Big screen
Opening Friday
Prometheus (R) Director Ridley Scott returns to the universe he created in 1979’s Alien. What more do you need to know? Noomi Rapace, Michael Fassbender, Charlize Theron and Idris Elba are among the space travelers about to suffer bad things. If you want to preserve the film’s mysteries, steer clear of the tell-all trailers flooding the Internet. Also: This is Scott’s first 3D film. Our expectations? High.
Peace Love & Misunderstanding (R) Jane Fonda (soon to be seen on HBO’s The Newsroom) kicks off her comeback year playing the hippie den mother of a commune where a stressed-out lawyer (Catherine Keener) takes refuge with her kids in tow.
Hysteria (R) Romantic comedy about — um — the invention of the vibrator. Hugh Dancy is the feminist hero who creates the device. Maggie Gyllenhaal is his beloved and, we’re presuming, original test subject. Ahem.
Madagascar 3: Europe’s Most Wanted (PG) Ben Stiller, Chris Rock, David Schwimmer and Jada Pinkett Smith return for the further adventures of the animated talking animals, who join a traveling circus in Europe. You know, for kids.
Rene Rodriguez
Small screen
The Diamond Queen (8 p.m. Sunday, BBC America) Traitorous Tories of all ages will enjoy this three-part documentary on Queen Elizabeth II. The rest of us can use it to work ourselves into a proper rage for the Fourth of July.
Longmire (10 p.m. Sunday, A&E) Robert Taylor of The Matrix stars as a burned-out Wyoming sheriff who gets a jolt of energy when his department adds a young female deputy played by Katee Sackhoff, the gloriously foul-mouth fighter pilot from Battlestar Galactica. Lou Diamond Phillips is along for the ride as the sheriff’s best friend, and A&E swears he won’t lip-synch La Bamba before the fifth episode.

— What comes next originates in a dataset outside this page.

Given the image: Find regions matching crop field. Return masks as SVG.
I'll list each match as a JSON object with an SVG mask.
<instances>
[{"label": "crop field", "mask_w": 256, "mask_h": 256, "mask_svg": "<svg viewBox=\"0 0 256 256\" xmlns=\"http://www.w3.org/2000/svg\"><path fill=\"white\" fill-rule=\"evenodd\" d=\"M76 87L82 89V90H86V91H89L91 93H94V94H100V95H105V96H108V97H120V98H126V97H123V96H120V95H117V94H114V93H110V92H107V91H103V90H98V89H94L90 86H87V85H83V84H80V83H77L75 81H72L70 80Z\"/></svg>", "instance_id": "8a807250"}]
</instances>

The Week the Women Went (10 p.m. Wednesday, Lifetime) This documentary follows an experiment in Yemassee, S.C., in which all the women left for a week. Spoiler alert: The first thing that happened was Lifetime’s ratings dropped to the same level as when dinosaurs walked the Earth, while Lingerie Football League reruns drew the biggest Nielsen numbers since the series finale of M*A*S*H.
Saving Hope (9 p.m. Thursday, NBC) After the chief surgeon at Hope-Zion hospital (Michael Shanks, Stargate Atlantis) falls into a coma, his spirit or imagination or whatever wanders the corridors making annoying observations about everybody else’s work. I dunno. If I was gonna merge medical dramas with another genre, I might have gone with vampires. Or the Lingerie Football League.